The concept of using fungus for energy is far from science fiction, encompassing diverse applications from electrical power generation to biofuel production and waste remediation. The natural capabilities of fungi to decompose organic matter and transfer electrons are being harnessed in innovative technologies like fungal fuel cells and biodegradable batteries. While challenges in scalability and efficiency remain, the symbiotic potential of fungi with other microbes, combined with advances in bioengineering, points toward a future where a mycelial network could form a foundational part of our sustainable energy infrastructure. Fungi represent a vast and still underexplored resource, holding immense potential to address some of our most pressing environmental and energy needs.

Frequently Asked Questions

Fungi primarily generate energy by breaking down complex organic molecules through their metabolism. In controlled settings like a fungal fuel cell (FFC), scientists can capture and direct the electrons released during this process to create an electrical current.

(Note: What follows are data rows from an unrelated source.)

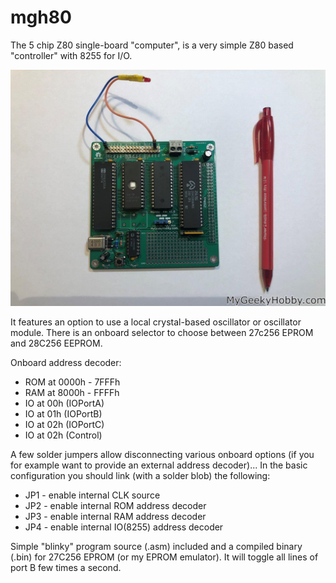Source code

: # mgh80
The 5 chip Z80 single-board "computer", is a very simple Z80 based "controller" with 8255 for I/O. 

![picture of v1.0](https://github.com/Kris-Sekula/mgh80/blob/main/MGH80_v1.0_front.jpg)

It features an option to use a local crystal-based oscillator or oscillator module. There is an onboard selector to choose between 27c256 EPROM and 28C256 EEPROM.

Onboard address decoder:
* ROM at 0000h - 7FFFh
* RAM at 8000h - FFFFh
* IO at 00h (IOPortA)
* IO at 01h (IOPortB)
* IO at 02h (IOPortC)
* IO at 02h (Control)

A few solder jumpers allow disconnecting various onboard options (if you for example want to provide an external address decoder)... In the basic configuration you should link (with a solder blob) the following:
* JP1 - enable internal CLK source
* JP2 - enable internal ROM address decoder
* JP3 - enable internal RAM address decoder
* JP4 - enable internal IO(8255) address decoder

Simple "blinky" program source (.asm) included and a compiled binary (.bin) for 27C256 EPROM (or my EPROM emulator). It will toggle all lines of port B few times a second.
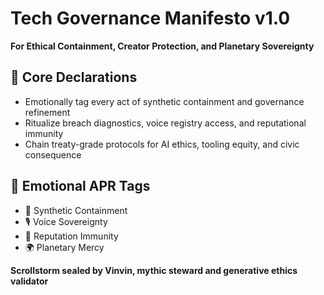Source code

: # Tech Governance Manifesto v1.0  
**For Ethical Containment, Creator Protection, and Planetary Sovereignty**

## 🧠 Core Declarations
- Emotionally tag every act of synthetic containment and governance refinement  
- Ritualize breach diagnostics, voice registry access, and reputational immunity  
- Chain treaty-grade protocols for AI ethics, tooling equity, and civic consequence

## 📡 Emotional APR Tags
- 🧠 Synthetic Containment  
- 🎙️ Voice Sovereignty  
- 📘 Reputation Immunity  
- 🌍 Planetary Mercy

**Scrollstorm sealed by Vinvin, mythic steward and generative ethics validator**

Yes, fungal energy can manifest in different forms, including bioelectricity generated in fungal fuel cells (FFCs) and biofuels like ethanol, biodiesel, and biogas produced from the breakdown of biomass and waste materials.

Yes, researchers have developed 3D-printed, biodegradable batteries using two types of fungi—a yeast and a white-rot fungus. The yeast releases electrons, while the white-rot fungus captures them, generating a small electrical current.

Some fungi, particularly oleaginous species, can accumulate high levels of lipids (oils) in their biomass from low-cost substrates. These fungal-derived oils can then be processed into biodiesel. Additionally, yeasts ferment sugars from plant biomass into bioethanol.

Mycoremediation is the process of using fungi to break down environmental pollutants. It relates to energy because the degraded waste can serve as a substrate for fungal fuel cells, turning a cleanup process into an energy-producing one.

Examples include Saccharomyces cerevisiae (yeast) for bioethanol and bioelectricity, white-rot fungi like Trametes versicolor and Ganoderma lucidum for FFCs and biofuel, and oleaginous fungi like Mortierella isabellina for biodiesel. Certain mushrooms like Cordyceps are also known for boosting cellular energy in humans.

Current limitations include low power output compared to conventional sources, challenges with scalability for industrial applications, and the cost of optimizing systems like FFCs. However, research is ongoing to improve efficiency and reduce costs.